Sri Lanka’s Tamils looking towards India’s role as mediator

COLOMBO: Following the failure of the West-backed and Norwegian-brokered peace bid, Sri Lanka’s Tamils as well as the Tamil Tiger rebels may be looking towards India to play the role of peace facilitator. The Tamil Tiger rebels in Sri Lanka has sent “favourable signals” for India's role as a ‘mediator’ to end the ethnic conflict in the country, a Sri Lankan Tamil Minister was quoted by the Press Trust of India as saying on Monday in Tiruchirapalli.

P Chandrasekaran, Sri Lankan Minister for Community Development and Social Inequity Eradication, who is also the leader of the Upcountry People's Front, an organisation representing plantation. Tamil workers of Indian origin had claimed that the LTTE had renewed interest in Indian intervention.

The statement by Chandrasekaran comes in a background of significant support in Sri Lanka, especially by the Tamil community for a greater Indian role on the island.

A recent survey by the Colombo-based Centre for Policy Alternatives (CPA) conducted in all but the war-torn northern province has found majority support from all communities except the Sinhalese for Indian participation in peace negotiations with the LTTE guerillas. Only 47.8 per cent of the Sinhalese backed that tactic whereas 62.9 per cent of Sri Lankan (indigenous) Tamils; 61.1 per cent of Indian-origin Tamils; and 70.6 per cent of Muslims sought India’s assistance in peace talks with the Tamil Tigers.

Analysts meanwhile say that the much publicised meeting weeks ago between the late Rajiv Gandhi’s daughter Priyanka, and Nalini Sriharan who is serving a life term for her role in the assassination of the former Indian Prime Minister might lead to the LTTE being more open to any Indian involvement in taking bloodied and tattered Sri Lanka back to peace.

Nalini is the only surviving member of the five-member squad that was recruited to assassinate Rajiv Gandhi. Subha, the suicide bomber of the LTTE carried out the attack at Sriperumbudur in Tamil Nadu on May 21, 1991 killing Rajiv Gandhi and 17 others on the spot.

The assumption among diplomatic sources and analysts is that the initially secret visit by Priyanka to the Vellore prison would have direct and indirect repercussions where Sri Lanka ’s long drawn ethnic conflict is concerned. The Sri Lankan media have indicated that Priyanka’s meeting with Nalini would send ‘signals’ to the Tamil Tiger rebels that the past is forgotten, a chief request by the LTTE leader Vellpillai Prabhakaran at his famous press conference six years ago following the ceasefire with the then United National Party (UNP) government.

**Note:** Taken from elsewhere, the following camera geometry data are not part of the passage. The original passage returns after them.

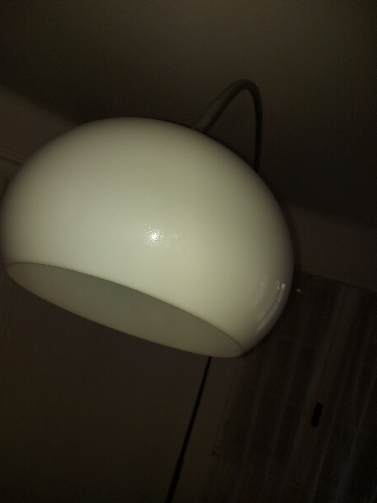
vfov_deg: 71.6
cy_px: 252
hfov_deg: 56.8
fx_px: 349
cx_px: 188
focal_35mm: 24
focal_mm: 5.23
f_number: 1.8
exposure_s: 1/50
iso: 32
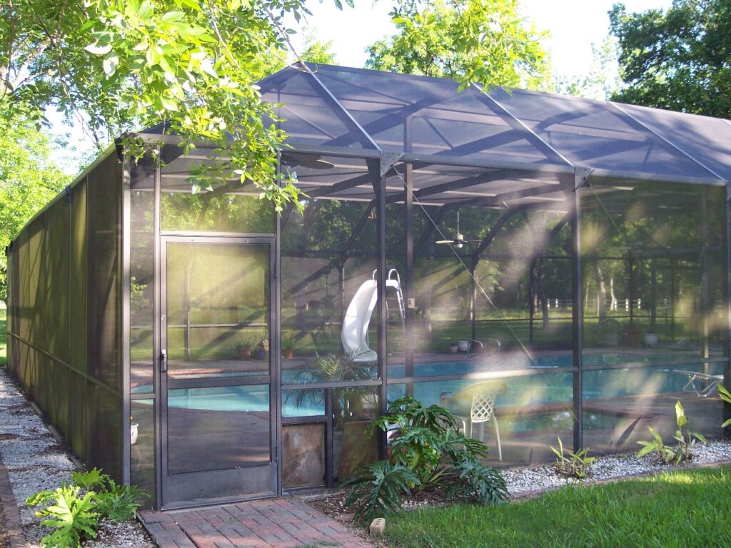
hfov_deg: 49.0
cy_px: 274
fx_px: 802
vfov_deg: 37.7
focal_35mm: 38
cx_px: 366
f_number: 2.8
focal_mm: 8
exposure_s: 1/180
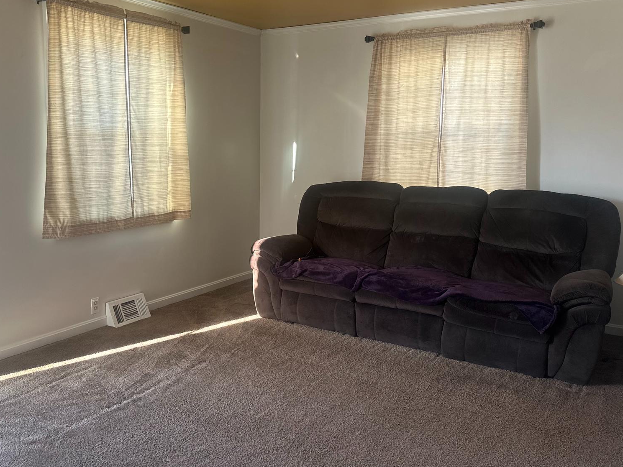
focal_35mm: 33
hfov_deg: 55.2
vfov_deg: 42.9
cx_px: 277
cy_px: 210
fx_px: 594
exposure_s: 1/120
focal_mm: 6.86
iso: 125
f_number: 1.78
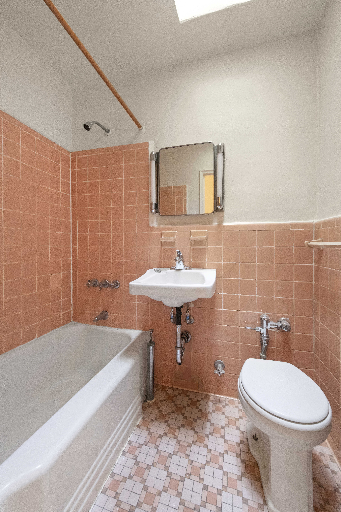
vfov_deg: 104.3
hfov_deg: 81.2
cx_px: 170
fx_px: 199
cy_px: 256
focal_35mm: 14
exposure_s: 1.6
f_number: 11
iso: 1250
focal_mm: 14
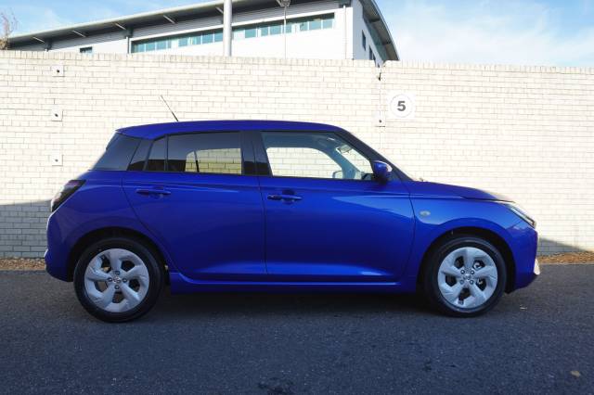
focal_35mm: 27
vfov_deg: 47.9
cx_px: 297
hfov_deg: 67.4
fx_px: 445
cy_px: 198
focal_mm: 18
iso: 100
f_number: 5
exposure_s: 1/100
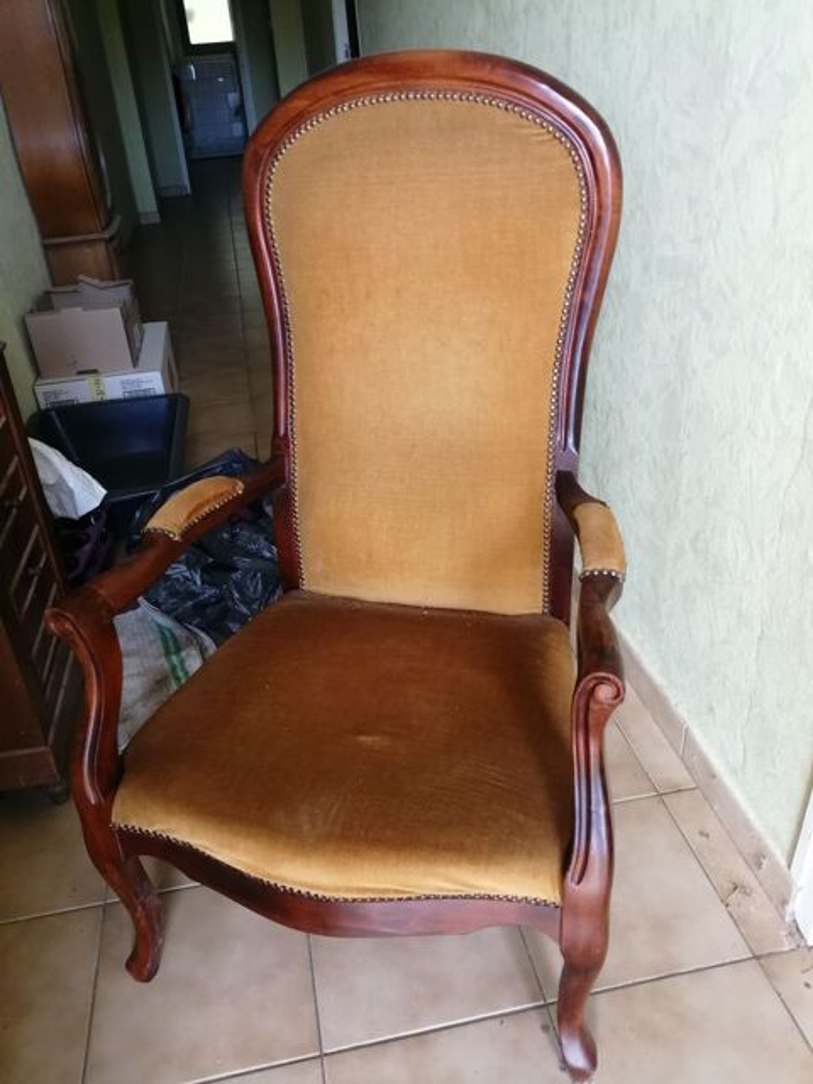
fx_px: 814
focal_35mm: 26
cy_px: 542
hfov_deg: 53.1
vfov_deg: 67.3
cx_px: 406
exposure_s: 1/33.3
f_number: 1.8
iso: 125
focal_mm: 3.62
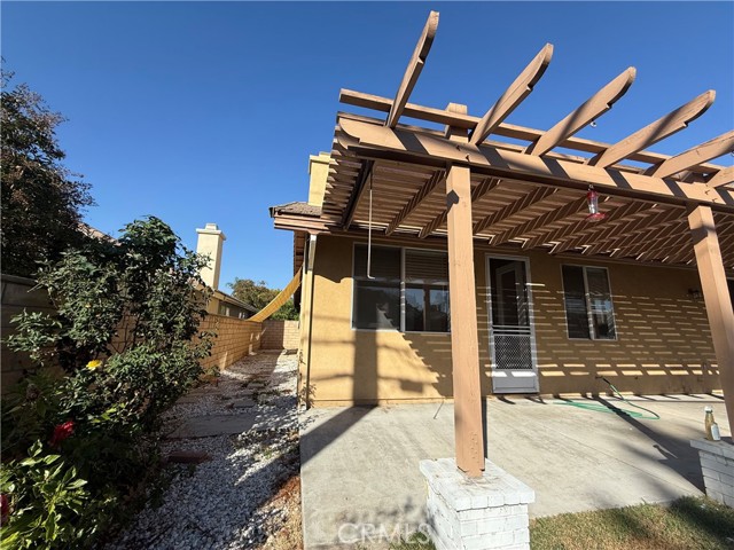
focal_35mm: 14
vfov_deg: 85.7
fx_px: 297
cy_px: 275
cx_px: 367
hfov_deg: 102.1
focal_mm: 2.22
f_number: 2.2
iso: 50
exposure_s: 1/1698
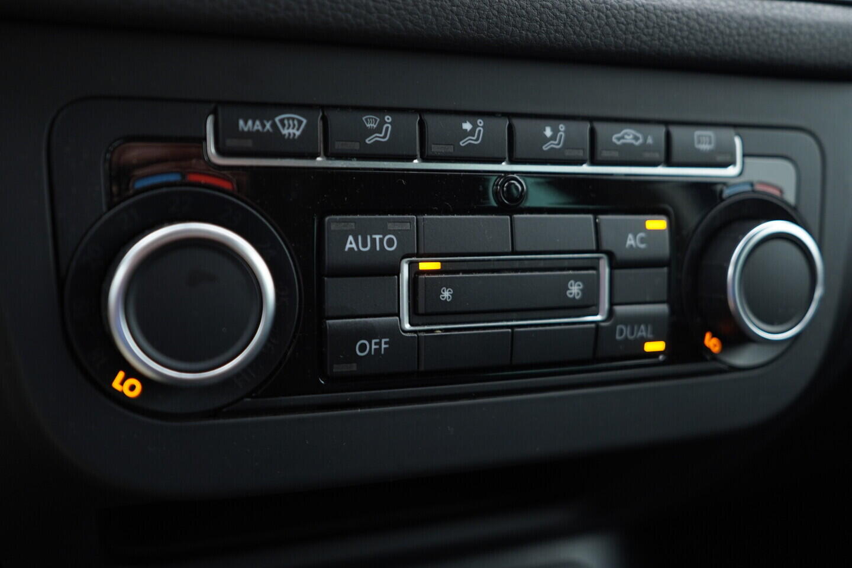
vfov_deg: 36.9
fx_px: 852
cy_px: 284
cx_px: 426
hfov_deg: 53.1
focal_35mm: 36
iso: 250
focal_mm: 24
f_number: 2.8
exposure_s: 1/40
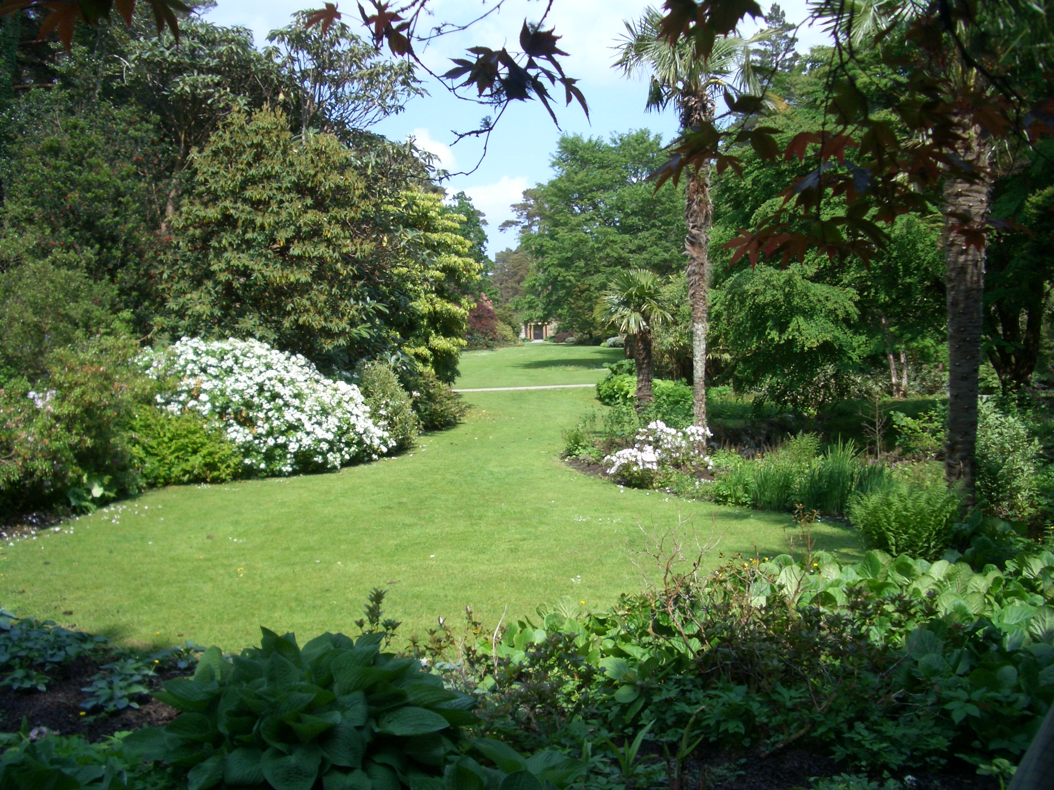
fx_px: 1066
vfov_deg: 40.7
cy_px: 395
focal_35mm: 35
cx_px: 527
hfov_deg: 52.6
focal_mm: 5.8
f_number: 2.6
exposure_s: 1/800
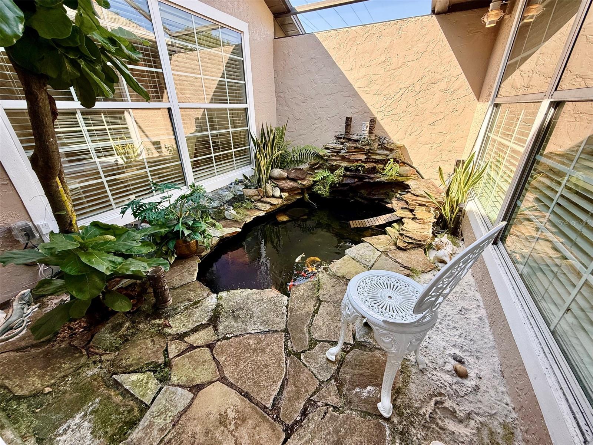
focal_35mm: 14
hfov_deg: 102.1
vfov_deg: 85.7
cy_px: 222
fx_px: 240
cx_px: 296
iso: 100
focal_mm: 2.22
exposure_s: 1/99
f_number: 2.2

As observers point out this would show that Lanka’s neighbour is willing to considerably shorten the distance it maintained in the island’s arduous attempt to instil a political solution that might end the increasingly bloody war with the Tamil Tiger rebels.

The war between President Mahinda Rajapakse’s government and the LTTE saw a new phase early this year with the government formally annulling the ceasefire agreement signed in February 2002. Since then the country has reached a pinnacle of violence with the LTTE increasingly targeting civilians in the capital Colombo and its environs. So far this year nearly 80 have been killed in train and bus bombings while hundreds have been seriously injured. But sources in the north say the rebels may be running out of steam in the face of steady military attacks targeting the de facto state administered by the guerillas.

“If there is a serious and genuine move by India to bring about peace in Sri Lanka, the LTTE is likely to respond,” a pro LTTE Minister of the Tamil National Alliance (TNA) opined.